··· EXTRACT PROVIDED

Customer journeys and funnels
Marketing always starts with the customer. They seek to understanding the customer experience and the customer journey from A-to-Z. They’re looking for the best content and messaging to move the process along the sales funnel from Awareness to Interest to Desire to Action (AIDA).
Some (like HubSpot) feel it’s a bit more haute couture to use the term flywheel instead of funnel. The idea is that the customer should be central to everything you do. I think making this distinction takes the implications of a diagram too literally. You can still use a funnel diagram and keep your customer’s needs central to everything you do. That said, here is the flywheel:
I like the idea of merging the two concepts into a “Fircle.” Funnel + Circle = Fircle. It’s visually unappealing, but it better explains a key point I feel the funnel and flywheel are missing. Once trust is established, your goal is to continue to Engage and Delight. The Awareness and Interest phase don’t have to be repeated and your brand advocates use Word of Mouth (WOM) to help others enter the funnel already at the Engage stage.
Highlighting your value proposition
Ultimately, marketing is trying to identify and connect with those who most desperately need your product. Who has the highest pain point? What is the content most relevant to them? What are your unique selling points? What is the customer experience and how can we delight customers? Marketing departments develop your brand strategy, outline your positioning statement and write your value proposition. They will explain to the world your “Why” as defined by Simon Sinek.

······

REQUESTS:
a – Summarize the text on customer journeys and funnels in three sentences.
b – Using the text on customer journeys and funnels, explain why the author favors the "Fircle" despite finding it visually unappealing.
c – Continue the text on customer journeys and funnels from the point where it stops.
The entries after this point play no part in the work.

··· PROVIDED INFORMATION

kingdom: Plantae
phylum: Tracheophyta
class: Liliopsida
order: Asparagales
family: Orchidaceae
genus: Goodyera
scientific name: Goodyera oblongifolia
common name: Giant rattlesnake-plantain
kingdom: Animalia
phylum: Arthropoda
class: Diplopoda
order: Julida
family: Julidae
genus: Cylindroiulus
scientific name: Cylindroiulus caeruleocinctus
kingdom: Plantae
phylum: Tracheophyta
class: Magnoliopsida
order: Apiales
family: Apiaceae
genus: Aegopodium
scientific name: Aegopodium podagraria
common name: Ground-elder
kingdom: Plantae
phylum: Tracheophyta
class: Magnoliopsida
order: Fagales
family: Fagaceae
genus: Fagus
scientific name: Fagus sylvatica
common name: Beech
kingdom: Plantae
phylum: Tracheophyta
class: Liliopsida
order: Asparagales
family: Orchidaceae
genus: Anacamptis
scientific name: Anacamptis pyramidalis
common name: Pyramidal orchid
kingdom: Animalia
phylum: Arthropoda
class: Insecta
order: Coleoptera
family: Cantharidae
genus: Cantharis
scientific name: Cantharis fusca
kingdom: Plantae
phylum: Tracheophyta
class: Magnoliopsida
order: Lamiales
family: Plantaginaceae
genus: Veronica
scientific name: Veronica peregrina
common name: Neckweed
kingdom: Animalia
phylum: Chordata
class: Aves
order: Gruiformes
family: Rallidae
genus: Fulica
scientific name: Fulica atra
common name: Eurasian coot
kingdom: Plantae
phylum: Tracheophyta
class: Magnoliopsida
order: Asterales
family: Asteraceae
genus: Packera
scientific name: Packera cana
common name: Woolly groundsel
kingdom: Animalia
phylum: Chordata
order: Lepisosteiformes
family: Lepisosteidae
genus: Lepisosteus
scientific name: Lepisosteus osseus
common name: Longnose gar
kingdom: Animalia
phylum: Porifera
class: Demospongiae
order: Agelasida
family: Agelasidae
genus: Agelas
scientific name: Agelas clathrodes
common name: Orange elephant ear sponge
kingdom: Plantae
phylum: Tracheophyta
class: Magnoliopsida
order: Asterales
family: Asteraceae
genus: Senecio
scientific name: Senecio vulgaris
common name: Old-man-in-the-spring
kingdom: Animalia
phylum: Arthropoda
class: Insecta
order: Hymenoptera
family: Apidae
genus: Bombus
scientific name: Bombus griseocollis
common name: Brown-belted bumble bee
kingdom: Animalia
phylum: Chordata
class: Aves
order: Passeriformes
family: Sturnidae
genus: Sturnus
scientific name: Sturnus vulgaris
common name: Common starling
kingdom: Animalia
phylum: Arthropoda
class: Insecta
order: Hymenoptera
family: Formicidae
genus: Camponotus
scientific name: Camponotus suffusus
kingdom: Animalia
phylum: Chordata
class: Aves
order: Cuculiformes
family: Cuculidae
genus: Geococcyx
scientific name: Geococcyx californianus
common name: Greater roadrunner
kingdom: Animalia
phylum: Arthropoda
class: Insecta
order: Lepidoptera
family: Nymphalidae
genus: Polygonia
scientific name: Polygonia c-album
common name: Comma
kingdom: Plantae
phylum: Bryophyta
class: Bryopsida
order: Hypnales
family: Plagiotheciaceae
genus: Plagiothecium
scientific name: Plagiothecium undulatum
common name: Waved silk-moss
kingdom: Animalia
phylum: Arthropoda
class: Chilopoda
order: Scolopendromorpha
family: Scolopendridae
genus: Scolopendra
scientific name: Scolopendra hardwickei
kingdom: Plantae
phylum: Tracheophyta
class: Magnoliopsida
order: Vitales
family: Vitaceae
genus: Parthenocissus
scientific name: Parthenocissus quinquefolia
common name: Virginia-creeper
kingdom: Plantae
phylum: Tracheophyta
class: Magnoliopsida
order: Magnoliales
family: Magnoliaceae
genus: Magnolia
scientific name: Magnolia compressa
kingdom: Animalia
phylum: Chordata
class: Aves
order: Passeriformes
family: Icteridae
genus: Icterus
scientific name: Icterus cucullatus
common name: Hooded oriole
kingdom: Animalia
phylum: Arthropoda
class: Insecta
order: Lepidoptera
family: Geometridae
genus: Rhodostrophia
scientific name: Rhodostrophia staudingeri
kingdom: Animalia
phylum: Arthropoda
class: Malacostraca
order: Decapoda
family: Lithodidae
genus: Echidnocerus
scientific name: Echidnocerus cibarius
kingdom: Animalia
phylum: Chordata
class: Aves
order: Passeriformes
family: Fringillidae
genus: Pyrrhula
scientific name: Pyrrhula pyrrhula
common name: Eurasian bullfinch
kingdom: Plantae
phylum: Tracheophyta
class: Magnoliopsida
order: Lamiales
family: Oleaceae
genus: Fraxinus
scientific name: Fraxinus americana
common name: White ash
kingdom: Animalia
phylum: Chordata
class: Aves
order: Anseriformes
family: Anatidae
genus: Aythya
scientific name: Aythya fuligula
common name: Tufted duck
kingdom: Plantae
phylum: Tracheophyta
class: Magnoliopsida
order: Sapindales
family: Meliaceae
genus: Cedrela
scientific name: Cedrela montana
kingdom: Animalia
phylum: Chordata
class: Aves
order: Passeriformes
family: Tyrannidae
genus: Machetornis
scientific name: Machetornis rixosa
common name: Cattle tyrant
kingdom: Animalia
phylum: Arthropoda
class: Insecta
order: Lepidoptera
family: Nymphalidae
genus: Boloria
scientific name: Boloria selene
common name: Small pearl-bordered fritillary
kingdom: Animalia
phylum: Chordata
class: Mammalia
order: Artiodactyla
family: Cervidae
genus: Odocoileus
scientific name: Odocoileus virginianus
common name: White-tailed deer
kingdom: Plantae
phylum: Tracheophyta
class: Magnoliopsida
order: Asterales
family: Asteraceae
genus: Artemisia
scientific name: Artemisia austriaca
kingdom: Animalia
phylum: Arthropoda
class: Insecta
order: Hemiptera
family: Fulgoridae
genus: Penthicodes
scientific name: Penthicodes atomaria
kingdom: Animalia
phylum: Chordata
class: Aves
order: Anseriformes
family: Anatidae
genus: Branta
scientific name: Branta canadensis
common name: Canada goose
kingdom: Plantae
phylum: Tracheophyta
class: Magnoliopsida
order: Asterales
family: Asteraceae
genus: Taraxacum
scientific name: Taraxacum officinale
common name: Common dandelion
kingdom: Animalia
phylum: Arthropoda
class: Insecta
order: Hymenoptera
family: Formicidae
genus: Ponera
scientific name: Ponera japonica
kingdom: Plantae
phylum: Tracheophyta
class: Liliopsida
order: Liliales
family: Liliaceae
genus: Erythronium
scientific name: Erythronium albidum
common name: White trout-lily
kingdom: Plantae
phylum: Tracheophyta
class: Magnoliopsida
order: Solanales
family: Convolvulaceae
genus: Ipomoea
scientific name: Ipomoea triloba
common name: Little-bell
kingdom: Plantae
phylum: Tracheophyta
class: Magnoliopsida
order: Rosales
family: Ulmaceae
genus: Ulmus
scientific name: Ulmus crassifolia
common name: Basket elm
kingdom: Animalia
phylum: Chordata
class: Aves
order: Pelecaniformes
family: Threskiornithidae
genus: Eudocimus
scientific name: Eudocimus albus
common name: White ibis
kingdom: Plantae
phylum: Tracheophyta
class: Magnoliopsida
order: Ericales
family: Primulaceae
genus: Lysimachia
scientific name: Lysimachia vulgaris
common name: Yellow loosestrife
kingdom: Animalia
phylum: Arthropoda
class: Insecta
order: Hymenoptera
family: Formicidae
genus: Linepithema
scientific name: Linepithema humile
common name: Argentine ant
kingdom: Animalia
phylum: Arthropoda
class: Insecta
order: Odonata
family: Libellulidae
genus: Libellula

······

TASK RESPONSES:
a – Marketing begins with the customer, seeking to understand the customer journey and find the content that moves people through the sales funnel from Awareness to Interest to Desire to Action. Some, like HubSpot, prefer the term flywheel to funnel, but the author thinks that distinction takes a diagram too literally and proposes merging the two into a "Fircle," where trusted customers keep being engaged and delighted and their word of mouth brings others in at the Engage stage. Marketing ultimately tries to connect with those who most need the product, and marketing departments develop the brand strategy, positioning statement and value proposition that explain a company's "Why."

b – The author feels the Fircle better explains a point that both the funnel and the flywheel miss: once trust is established, the goal is to keep engaging and delighting the customer. Awareness and Interest don't have to be repeated, and brand advocates use word of mouth to bring others into the funnel already at the Engage stage.

c –
The four Ps of marketing
When putting together a marketing strategy, many people look to the four Ps of marketing. I think it’s interesting to compare this to a more holistic view like Business Model Canvas.
This is your product as defined by its attributes, meaning features, benefits, functions and uses. Benefits and features may be defined both as tangible and intangible, especially if your product is a service.
Obviously, this is what you can charge for your goods or services or the amount of money customers must pay to acquire your product. This is the market assigning a value to our solution.
This has to do with distribution channels. What is your market coverage and how do you get your product to your customers?
According to the American Marketing Association, promotions are measurable short-term projects that may include rebates, special packaging, licensing and coupons. You are trying to influence in a measurable way purchase volume and profit.
The marketing challenge
Part of the problem is that the messaging that needs to be used is different for different customer segments. Then it needs to be different depending upon where they enter the funnel. Which message works best on which channel for which customer segment that enters the funnel HERE? This is why you’ll hear your marketing team talking about ToFu, MoFu and BoFu for Top of Funnel, Middle of Funnel and Bottom of Funnel strategy. And it constantly changes. The marketing department is going to split test and use analytics and data to measure the results and make adjustments accordingly.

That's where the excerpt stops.